- Reversing Course: DOJ Holds Protections of Title VII Do Not Extend to Transgender/ Gender Identity Discrimination
- December 27, 2017
In October 2017, the United States Department of Justice (DOJ), through Attorney General Jeff Sessions, issued a memorandum articulating the DOJ’s new stance on the scope of protection afforded to transgender workers under Title VII of the Civil Rights Act of 1964. Pursuant to the memorandum, the DOJ will now take the position that Title VII does not prohibit discrimination against transgender workers as a form of sex discrimination.
According to Attorney General Sessions, “Title VII’s prohibition on sex discrimination encompasses discrimination between men and women but does not encompass discrimination based on gender identity per se, including transgender status.” The DOJ will now adhere to the rationale that the term “sex” as it is used in Title VII is “ordinarily defined” to mean biologically male or female. Under this definition, Title VII does not extend to transgender/gender identity discrimination because it is not explicitly enumerated in the statute as a protected class. Moving forward, the DOJ will assert this newly announced position in all pending and future litigation matters, except where a controlling lower court precedent holds otherwise, in which event the issue should be preserved for future review.

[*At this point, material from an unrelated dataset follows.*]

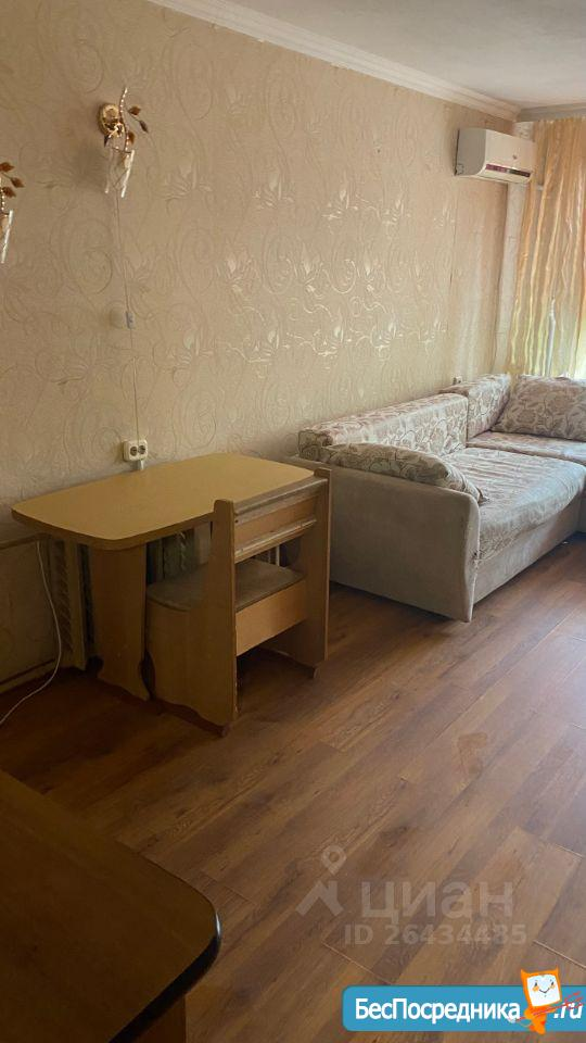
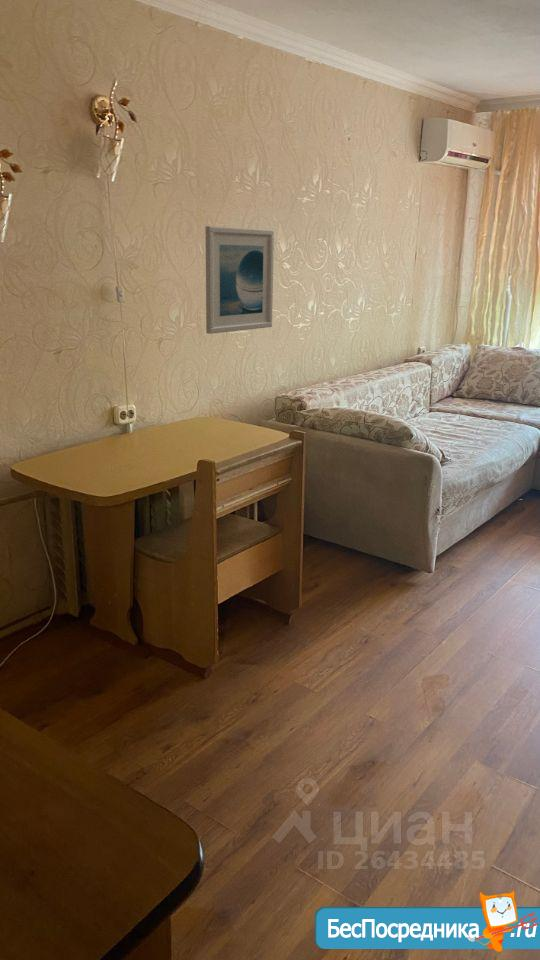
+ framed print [205,225,275,335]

In issuing the directive, Sessions and the Trump administration have reversed the position taken by former Attorney General Eric Holder and the Obama administration, which had maintained that discrimination “‘because of . . . sex’ includes discrimination because an employee’s gender identification is a member of a particular sex, or because the employee is transitioning, or has transitioned, to another sex.” The current DOJ has criticized this position as overreaching, noting that the law cannot be expanded beyond what Congress has provided.
At the present time, whether or not Title VII’s prohibition on “sex” discrimination extends to gender identity discrimination and transgender workers remains unresolved by the United States Supreme Court. However, an increasing number of federal district courts have extended the “sex stereotyping” theory of liability under Title VII to discrimination against transgender employees pursuant to the Supreme Court’s holding in Price Waterhouse v. Hopkins, 490 U.S. 228 (1989). Moreover, the DOJ's new position conflicts directly with the current position held by the EEOC, which has interpreted Title VII’s ban on sex discrimination as extending to discrimination based on gender identity. In addition, many states and municipalities have also instituted their own regulations prohibiting transgender discrimination in the workplace.

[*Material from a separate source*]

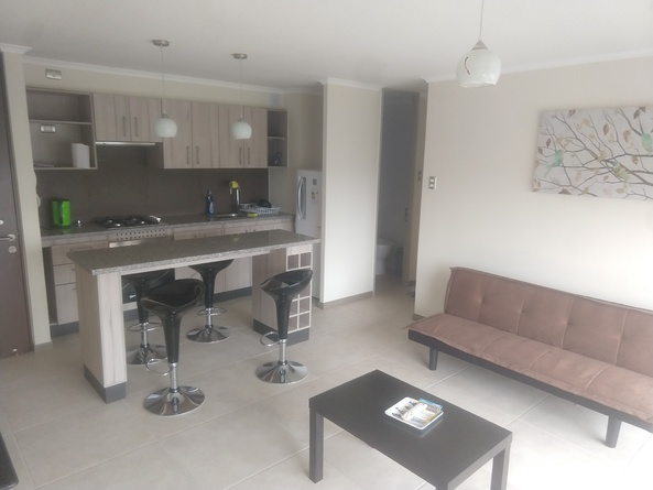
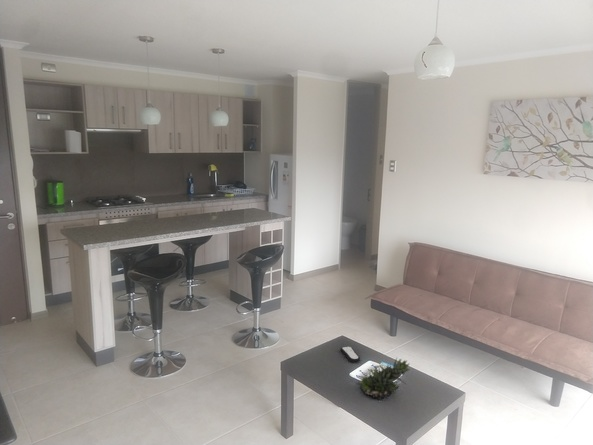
+ succulent plant [359,357,411,400]
+ remote control [340,345,361,363]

At this time—and without definitive answer from the Supreme Court as to whether Title VII extends to sexual identity discrimination—employers are well advised to proceed with caution in order to minimize the risk of liability stemming from transgender discrimination in the workplace. In particular, although a definitive ruling has yet to be handed down on this hot-button issue, employers should consider including gender identity/expression as a protected group in connection with their equal employment policies and procedures, which can significantly reduce the risk of potential discrimination litigation. In addition, employers should ensure that all company policies and procedures are modified as necessary to comply with changes in this rapidly developing area of law. At the same time, employers should ensure that they provide effective training to employees—and management in particular—on how to prevent, and respond to, any forms of discrimination or harassment in the workplace arising from a worker's gender identity or expression.